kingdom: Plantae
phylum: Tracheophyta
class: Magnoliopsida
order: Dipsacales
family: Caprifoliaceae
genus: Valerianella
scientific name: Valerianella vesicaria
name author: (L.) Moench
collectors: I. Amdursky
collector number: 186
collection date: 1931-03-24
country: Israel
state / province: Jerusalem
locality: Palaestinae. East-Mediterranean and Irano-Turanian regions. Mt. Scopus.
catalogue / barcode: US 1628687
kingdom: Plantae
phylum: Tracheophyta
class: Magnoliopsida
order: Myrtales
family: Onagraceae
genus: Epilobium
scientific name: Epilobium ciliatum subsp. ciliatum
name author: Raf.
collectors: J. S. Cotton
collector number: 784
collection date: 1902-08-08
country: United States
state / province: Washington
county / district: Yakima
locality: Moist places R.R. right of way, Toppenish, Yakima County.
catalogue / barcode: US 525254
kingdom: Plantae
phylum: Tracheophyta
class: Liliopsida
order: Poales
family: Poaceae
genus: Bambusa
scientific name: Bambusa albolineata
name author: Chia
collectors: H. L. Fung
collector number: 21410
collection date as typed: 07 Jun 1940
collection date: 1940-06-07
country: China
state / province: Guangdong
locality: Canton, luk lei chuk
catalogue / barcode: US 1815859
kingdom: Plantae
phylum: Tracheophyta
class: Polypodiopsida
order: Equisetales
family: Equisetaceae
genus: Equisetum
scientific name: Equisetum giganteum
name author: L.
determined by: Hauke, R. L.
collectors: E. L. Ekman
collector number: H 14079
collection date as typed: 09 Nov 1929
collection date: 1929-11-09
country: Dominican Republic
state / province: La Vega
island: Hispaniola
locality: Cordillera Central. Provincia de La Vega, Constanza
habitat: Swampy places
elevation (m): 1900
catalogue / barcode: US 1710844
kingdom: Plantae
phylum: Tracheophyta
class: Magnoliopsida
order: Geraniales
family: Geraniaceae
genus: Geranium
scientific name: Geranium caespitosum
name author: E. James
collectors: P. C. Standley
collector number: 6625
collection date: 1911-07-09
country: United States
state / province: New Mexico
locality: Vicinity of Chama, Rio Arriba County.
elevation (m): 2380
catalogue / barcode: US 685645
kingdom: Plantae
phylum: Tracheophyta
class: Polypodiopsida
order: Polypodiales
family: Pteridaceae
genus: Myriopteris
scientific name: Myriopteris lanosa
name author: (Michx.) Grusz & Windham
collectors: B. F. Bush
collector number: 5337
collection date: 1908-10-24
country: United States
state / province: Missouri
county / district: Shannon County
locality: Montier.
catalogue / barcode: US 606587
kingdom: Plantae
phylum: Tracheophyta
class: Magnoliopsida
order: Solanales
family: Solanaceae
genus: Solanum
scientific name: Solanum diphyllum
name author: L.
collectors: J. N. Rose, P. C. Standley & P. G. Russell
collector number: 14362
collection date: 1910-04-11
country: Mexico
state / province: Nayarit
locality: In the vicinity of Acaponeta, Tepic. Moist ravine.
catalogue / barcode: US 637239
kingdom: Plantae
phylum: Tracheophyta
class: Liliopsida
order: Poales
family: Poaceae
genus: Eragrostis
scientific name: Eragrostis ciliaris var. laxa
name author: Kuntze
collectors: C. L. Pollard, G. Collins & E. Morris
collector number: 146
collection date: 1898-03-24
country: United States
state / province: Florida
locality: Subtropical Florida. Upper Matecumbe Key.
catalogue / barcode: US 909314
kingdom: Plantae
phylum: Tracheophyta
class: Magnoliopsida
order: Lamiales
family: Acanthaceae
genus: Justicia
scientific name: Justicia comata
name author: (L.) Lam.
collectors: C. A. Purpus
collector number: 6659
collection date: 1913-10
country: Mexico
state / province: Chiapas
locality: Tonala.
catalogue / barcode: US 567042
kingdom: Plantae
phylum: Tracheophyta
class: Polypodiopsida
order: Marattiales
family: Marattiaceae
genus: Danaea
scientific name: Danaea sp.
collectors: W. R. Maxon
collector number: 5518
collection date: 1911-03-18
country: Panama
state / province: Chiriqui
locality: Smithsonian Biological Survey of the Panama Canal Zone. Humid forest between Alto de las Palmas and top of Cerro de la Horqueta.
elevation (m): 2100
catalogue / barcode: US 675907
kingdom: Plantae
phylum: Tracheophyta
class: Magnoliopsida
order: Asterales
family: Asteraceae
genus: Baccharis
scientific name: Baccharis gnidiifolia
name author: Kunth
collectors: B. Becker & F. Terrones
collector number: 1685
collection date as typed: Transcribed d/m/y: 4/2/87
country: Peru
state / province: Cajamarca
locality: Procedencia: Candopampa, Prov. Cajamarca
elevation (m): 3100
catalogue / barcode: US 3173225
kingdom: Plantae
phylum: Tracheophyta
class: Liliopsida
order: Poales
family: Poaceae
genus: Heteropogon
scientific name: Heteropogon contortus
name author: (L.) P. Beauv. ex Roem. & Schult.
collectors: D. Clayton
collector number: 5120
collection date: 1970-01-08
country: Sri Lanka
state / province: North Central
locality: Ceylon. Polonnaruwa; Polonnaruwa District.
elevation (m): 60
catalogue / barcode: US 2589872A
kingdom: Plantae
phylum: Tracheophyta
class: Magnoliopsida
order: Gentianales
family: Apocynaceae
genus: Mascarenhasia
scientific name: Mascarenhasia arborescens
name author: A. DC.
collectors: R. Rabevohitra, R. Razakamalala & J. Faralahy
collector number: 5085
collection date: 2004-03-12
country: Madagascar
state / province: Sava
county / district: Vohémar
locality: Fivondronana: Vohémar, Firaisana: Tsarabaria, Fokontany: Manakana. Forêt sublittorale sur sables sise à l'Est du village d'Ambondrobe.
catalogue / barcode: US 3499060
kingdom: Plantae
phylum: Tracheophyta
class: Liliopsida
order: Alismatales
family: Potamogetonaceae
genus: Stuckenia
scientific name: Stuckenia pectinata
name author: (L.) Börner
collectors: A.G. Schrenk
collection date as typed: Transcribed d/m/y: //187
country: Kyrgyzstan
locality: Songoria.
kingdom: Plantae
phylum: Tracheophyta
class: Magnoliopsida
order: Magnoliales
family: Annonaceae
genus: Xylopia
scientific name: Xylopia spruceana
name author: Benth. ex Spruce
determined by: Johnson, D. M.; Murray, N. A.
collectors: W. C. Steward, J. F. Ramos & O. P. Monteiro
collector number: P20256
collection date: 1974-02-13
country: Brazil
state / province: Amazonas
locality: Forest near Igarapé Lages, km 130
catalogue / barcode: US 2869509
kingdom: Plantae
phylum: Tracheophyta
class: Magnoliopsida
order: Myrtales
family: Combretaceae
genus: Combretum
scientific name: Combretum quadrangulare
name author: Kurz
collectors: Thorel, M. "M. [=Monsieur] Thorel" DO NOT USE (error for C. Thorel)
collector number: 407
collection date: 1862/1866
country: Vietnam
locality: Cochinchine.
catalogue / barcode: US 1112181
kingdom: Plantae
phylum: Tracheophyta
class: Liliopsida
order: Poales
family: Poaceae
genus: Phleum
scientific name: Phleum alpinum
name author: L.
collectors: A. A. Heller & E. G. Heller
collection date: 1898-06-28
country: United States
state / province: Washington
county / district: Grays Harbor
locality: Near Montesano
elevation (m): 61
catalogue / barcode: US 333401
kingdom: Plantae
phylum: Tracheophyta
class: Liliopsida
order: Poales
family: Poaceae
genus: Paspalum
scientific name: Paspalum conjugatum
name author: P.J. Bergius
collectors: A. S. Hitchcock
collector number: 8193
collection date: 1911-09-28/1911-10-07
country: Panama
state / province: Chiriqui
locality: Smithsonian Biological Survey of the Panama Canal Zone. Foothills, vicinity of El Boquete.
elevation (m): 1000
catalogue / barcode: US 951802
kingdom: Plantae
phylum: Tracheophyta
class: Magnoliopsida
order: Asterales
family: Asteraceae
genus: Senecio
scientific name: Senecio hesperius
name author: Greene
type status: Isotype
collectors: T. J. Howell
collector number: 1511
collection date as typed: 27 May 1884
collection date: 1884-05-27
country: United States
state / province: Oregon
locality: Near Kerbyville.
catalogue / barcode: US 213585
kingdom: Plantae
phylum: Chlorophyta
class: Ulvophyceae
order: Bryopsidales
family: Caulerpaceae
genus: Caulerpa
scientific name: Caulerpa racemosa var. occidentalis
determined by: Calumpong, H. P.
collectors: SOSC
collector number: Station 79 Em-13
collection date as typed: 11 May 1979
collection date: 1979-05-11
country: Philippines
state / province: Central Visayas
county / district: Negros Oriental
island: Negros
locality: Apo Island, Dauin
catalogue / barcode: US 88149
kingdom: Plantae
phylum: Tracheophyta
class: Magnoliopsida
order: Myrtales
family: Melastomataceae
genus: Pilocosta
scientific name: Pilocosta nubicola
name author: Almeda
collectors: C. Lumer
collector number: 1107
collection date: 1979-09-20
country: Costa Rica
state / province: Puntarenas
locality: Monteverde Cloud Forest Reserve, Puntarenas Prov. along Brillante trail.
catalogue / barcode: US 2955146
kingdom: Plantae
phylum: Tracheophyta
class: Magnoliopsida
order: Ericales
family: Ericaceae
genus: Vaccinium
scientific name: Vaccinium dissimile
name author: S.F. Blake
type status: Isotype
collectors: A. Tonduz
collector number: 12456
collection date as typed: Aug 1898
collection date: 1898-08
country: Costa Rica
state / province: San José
^^^^^^^^
**Directions for this task:** Can you return, word for word, everything from the line containing "scientific name: Vaccinium dissimile" down to the last of the rows above, both ends included?

**Solution:**
scientific name: Vaccinium dissimile
name author: S.F. Blake
type status: Isotype
collectors: A. Tonduz
collector number: 12456
collection date as typed: Aug 1898
collection date: 1898-08
country: Costa Rica
state / province: San José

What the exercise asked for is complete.